Figure 2 Painting a room

With this plan then the project takes two days (if we have 4 painters) There is a strong likelihood that some plans for this project would show wall 1 undercoat, then wall 2, 3 and 4 undercoat with wall 1 top coat starting after the end of wall 1 undercoat yielding a project duration of 5 days. This version assumes we have two painters for three of them.
What about if we drafted a plan with an assumption made of only having one painter hardwired into the logic? The plan might look like the one in Figure 3

Another view of the plan

Figure 3 Another view of the plan

In this version we would end up with a project of 8 days, undercoat 1, 2, 3 & 4 then topcoat 1, 2, 3, & 4. What happens to our plan though if miraculously we find another painter? If you added this resource into most planning software it would make no difference to the duration as you have told the software not to violate the dependencies. Would the project manger utilise the extra resource and start tasks early? Of course they would. Would they change the plan? Probably not… (see challenge 1 above). Also, if the plan does not change, we were measuring these tasks with earned value techniques then we would have actual figures for tasks that should not have started yet, which starts to make a bit of mockery of all planning principles.
A proper understanding of these principles and the potential ramifications of the choices is imperative. If assumptions about the number of resources are embedded into the dependencies then because they cannot be violated these dependencies will force a less than optimised plan.
Challenge number 3 – Lags and leads
Precedence diagramming allows for the introduction of lags and leads into the network. A lag introduces a gap between the end of one task and the start of the next. A lead means a task can start before another finishes for example. These of course can be very useful. Consider our room painting project from above. The paint may take a day to dry meaning the top coat can only be applied after the undercoat has been applied (and dried). The whole plan for one wall can therefore look like Figure 4.

Drying time as a task

Figure 4 Drying time as a task

Using a lag we can dispense with the extra task (Drying time) and merely introduce a gap with a lag such as Figure 5.

Using a lag

Figure 5 Using a lag

In the planning software both of these alternatives are available and readily deployable to generate creative schedules. There are a few words of caution to be considered here though;
By introducing a lag, there will be a gap between two tasks on the resultant Gantt chart that may not be altogether clear as to why they are there. The critical path may have gaps in it.
By not having a task, attention on the period between the two tasks can be lost and assumptions made about the fact that the paint has actually dried.
The paint drying cannot itself be completed when recorded as a lag as only tasks can have acceptance criteria associated with them (is it painted? Is it dry?).

HOW TO COMPLETE THIS TASK –
How would you sum up the passage on planning a room-painting project in two sentences?

SOURCE INFORMATION –
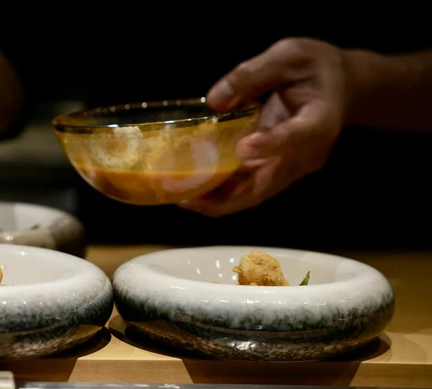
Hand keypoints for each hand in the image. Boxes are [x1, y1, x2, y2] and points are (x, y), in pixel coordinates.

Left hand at [180, 38, 348, 216]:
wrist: (341, 87)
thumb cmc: (315, 66)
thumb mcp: (288, 54)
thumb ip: (252, 74)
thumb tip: (214, 101)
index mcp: (320, 120)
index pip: (297, 135)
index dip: (271, 144)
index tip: (243, 148)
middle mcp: (308, 153)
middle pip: (269, 183)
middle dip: (228, 194)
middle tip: (188, 195)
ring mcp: (293, 167)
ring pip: (256, 193)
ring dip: (219, 200)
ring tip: (182, 197)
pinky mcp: (279, 170)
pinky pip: (250, 187)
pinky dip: (222, 192)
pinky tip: (192, 189)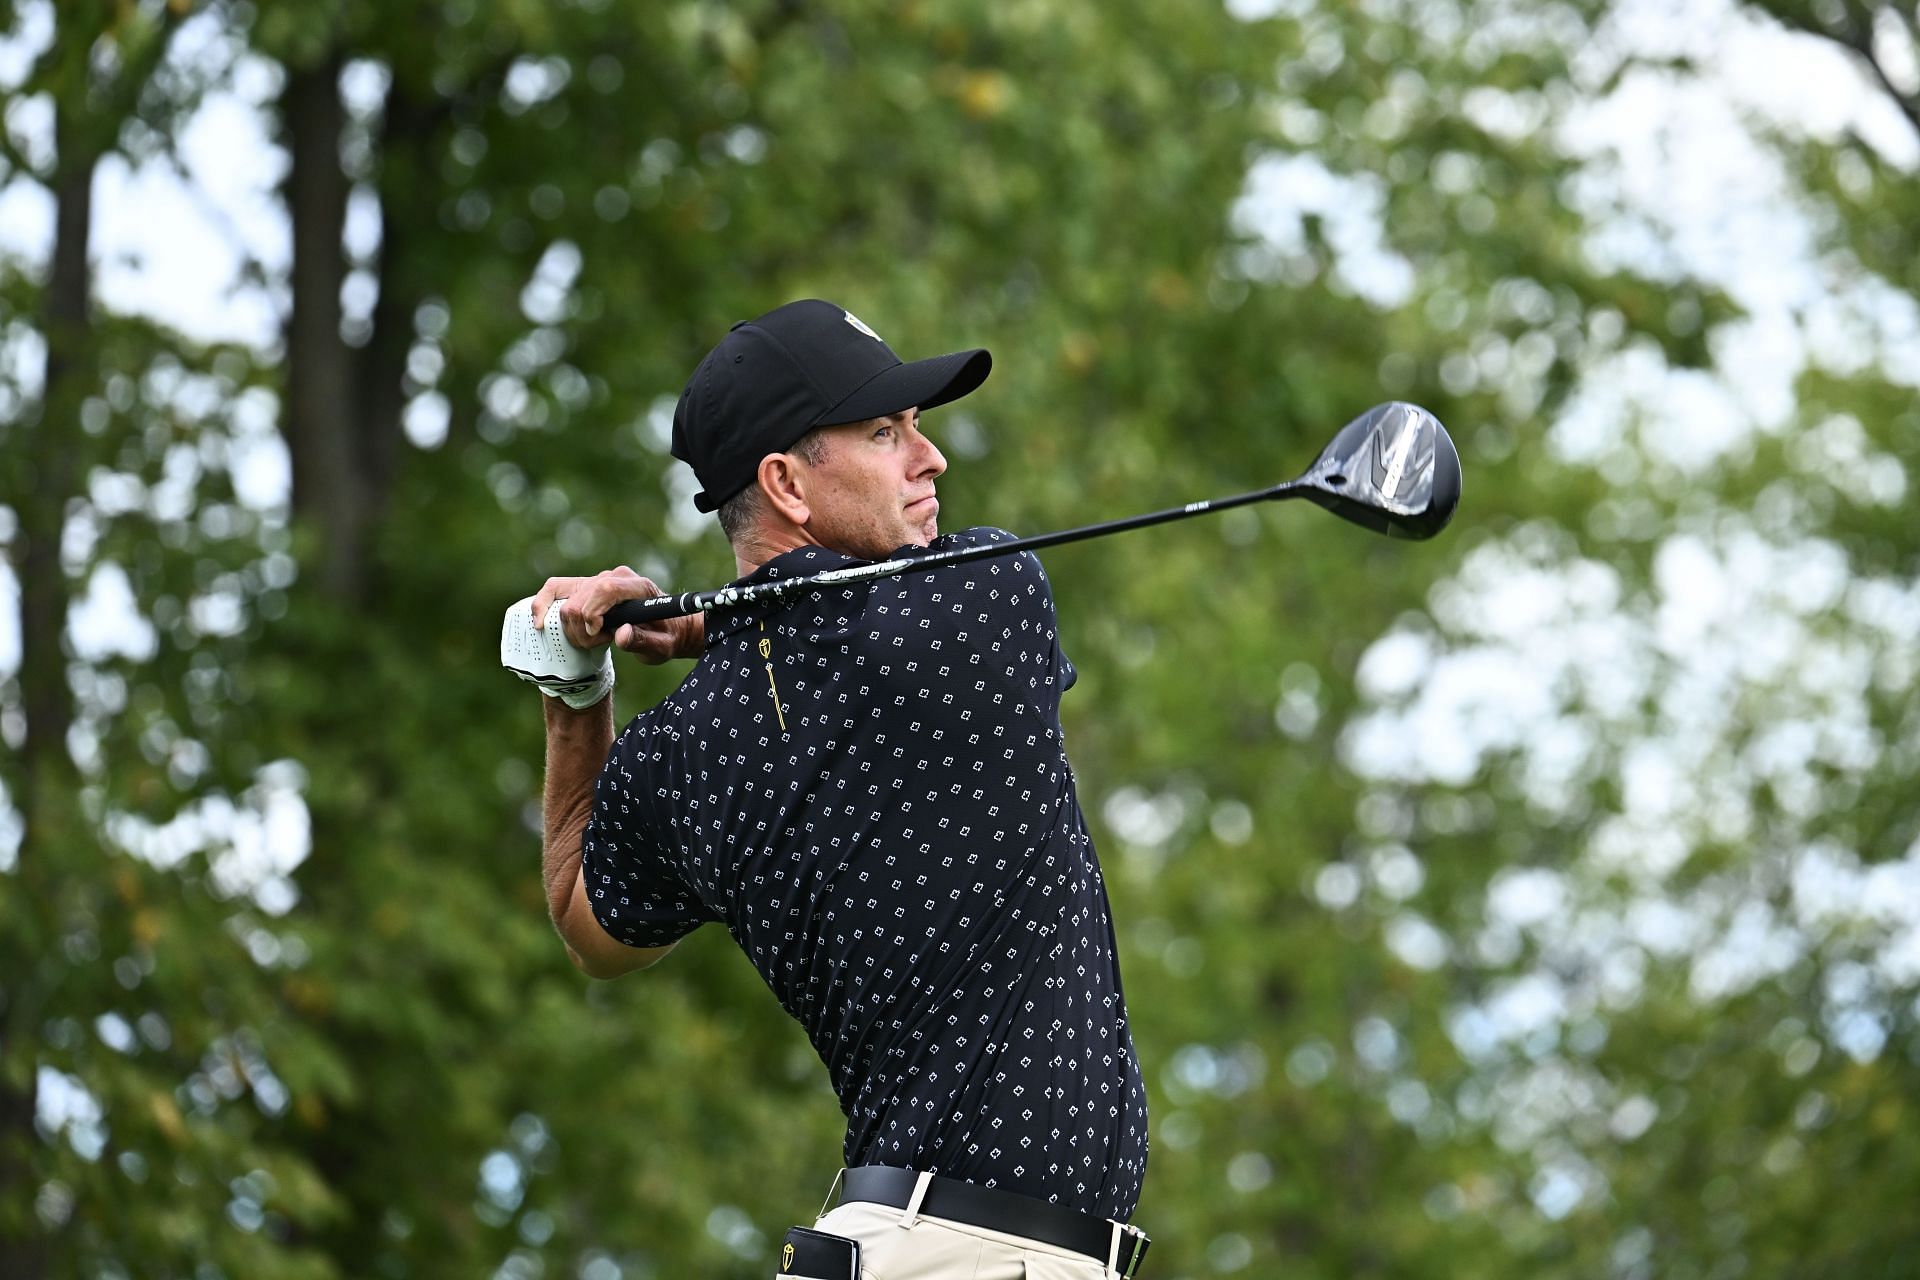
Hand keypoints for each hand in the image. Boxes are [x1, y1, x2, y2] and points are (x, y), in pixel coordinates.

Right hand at [529, 567, 702, 665]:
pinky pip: (554, 588)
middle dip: (583, 628)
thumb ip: (643, 642)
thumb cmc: (665, 636)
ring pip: (565, 599)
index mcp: (639, 586)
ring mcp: (598, 579)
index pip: (606, 588)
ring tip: (594, 637)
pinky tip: (540, 623)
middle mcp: (616, 576)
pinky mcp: (584, 586)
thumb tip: (622, 634)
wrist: (665, 626)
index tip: (598, 633)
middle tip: (602, 641)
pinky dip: (543, 604)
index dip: (594, 612)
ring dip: (572, 626)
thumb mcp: (662, 646)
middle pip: (581, 599)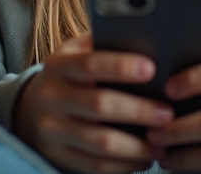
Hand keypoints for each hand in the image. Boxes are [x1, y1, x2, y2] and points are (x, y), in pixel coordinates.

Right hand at [14, 34, 174, 173]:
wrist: (33, 108)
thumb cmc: (73, 75)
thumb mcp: (79, 52)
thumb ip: (105, 44)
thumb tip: (147, 40)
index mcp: (59, 65)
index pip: (90, 64)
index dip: (120, 66)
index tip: (151, 69)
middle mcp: (51, 97)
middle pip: (99, 105)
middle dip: (139, 110)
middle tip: (167, 114)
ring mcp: (52, 130)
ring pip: (101, 142)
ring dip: (138, 145)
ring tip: (162, 141)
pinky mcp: (58, 156)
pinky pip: (96, 166)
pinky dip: (126, 165)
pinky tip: (145, 157)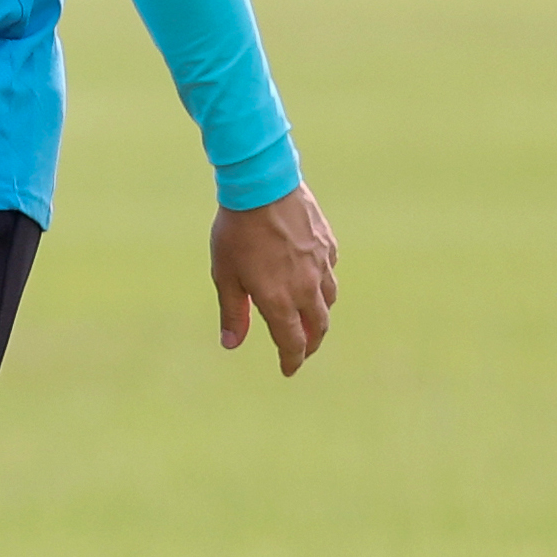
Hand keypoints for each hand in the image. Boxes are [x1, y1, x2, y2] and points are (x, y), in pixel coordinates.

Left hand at [210, 184, 338, 376]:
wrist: (262, 186)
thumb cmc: (236, 230)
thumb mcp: (226, 274)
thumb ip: (233, 312)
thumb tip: (232, 345)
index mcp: (280, 300)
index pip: (293, 343)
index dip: (291, 360)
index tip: (288, 370)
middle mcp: (306, 287)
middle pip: (318, 327)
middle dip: (310, 344)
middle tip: (301, 351)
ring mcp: (321, 265)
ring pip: (329, 301)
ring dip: (320, 316)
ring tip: (310, 319)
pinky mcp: (327, 244)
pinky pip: (330, 272)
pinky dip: (324, 284)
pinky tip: (314, 279)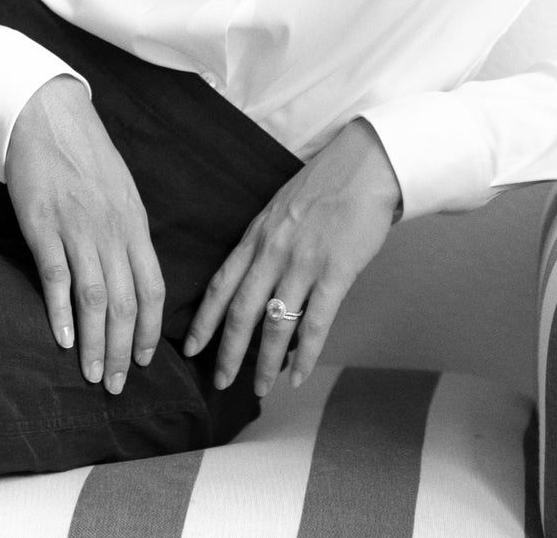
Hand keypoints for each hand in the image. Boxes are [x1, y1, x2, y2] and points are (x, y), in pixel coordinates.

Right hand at [4, 75, 164, 393]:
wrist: (48, 115)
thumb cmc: (85, 156)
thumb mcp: (120, 193)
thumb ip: (128, 233)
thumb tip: (134, 276)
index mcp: (134, 223)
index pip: (153, 287)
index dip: (149, 329)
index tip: (143, 360)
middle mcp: (112, 230)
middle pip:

YOUR RESPONSE –
Using a room-painting project, the passage shows that building an assumption about the number of painters into task dependencies forces a less than optimized plan, because the software will not violate those dependencies even when an extra painter becomes available. It then explains that a lag can stand in for a separate drying-time task, but it warns that lags leave gaps on the Gantt chart that may not be clear, can draw attention away from the period between tasks, and cannot carry acceptance criteria the way a task can.